Cozzi faceva degli schizzi sul posto (mentre Zanutti scattava fotografie) e poi completava le tavole dei suoi taccuini al rientro. Sfogliarli oggi significa avere la possibilità di capire quali erano le tecniche di arrampicata, quali erano gli incontri, i luoghi, i punti di bivacco, i manufatti e le modalità con cui si svolgevano le avventure, in una sorta di modalità cinematografica ante litteram del racconto.

Reinhold Messner ne aveva compreso la straordinarietà e avrebbe voluto esporli in uno dei suoi musei, come ha dichiarato durante un incontro avvenuto con la sottoscritta a Belluno nel 2004. Invece i carnet sono stati esposti solamente una volta, in una mostra tenutasi nel 2007 nel suo paese di origine, Travesio (“Da Trieste alle Alpi. Napoleone Cozzi artista, alpinista patriota” a cura di Melania Lunazzi).

Un’esposizione che ha fruttato una approfondita ricerca a più voci sulla sua figura, confluita in un ricco catalogo dove sono stati riprodotti tutti i documenti, le opere, le fotografie e gli acquerelli allora ritrovati.

A Cozzi si devono i nomi della Torre Trieste e della Torre Venezia nel gruppo del Civetta, toponimi che rivelano il pulsare sempre più forte del messaggio dell’irredentismo, che la Squadra Volante salì tra 1909 e 1910.
Ai piedi di queste torri, in Val Corpassa, quando il ghiacciaio esisteva ancora, la Squadra Volante era riuscita a svolgere una storica missione di soccorso alpino, rivelatasi poi vana per il ritrovamento dello scomparso, l’udinese Giuseppe De Gasperi, ormai privo di vita sullo stesso ghiacciaio.

A Cozzi venne dedicato in piena temperie fascista anche un rifugio alpino sotto il Monte Tricorno (l’odierno Triglav), inaugurato dalla Società Alpina delle Giulie il 19 ottobre 1930 e successivamente distrutto da una frana.

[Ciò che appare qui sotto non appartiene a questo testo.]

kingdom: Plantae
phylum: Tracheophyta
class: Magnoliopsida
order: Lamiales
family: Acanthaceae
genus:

Per l’occasione venne stampato un libretto a lui dedicato con l’elenco di tutte le salite compiute dalla Squadra Volante, invernali ed estive, mentre la stampa dell’epoca ne richiamava la funzione di baluardo dell’italianità nelle Alpi Giulie orientali, usando il suo nome ancora splendente e conosciuto nei cuori di chi frequentava le montagne, con altri scopi.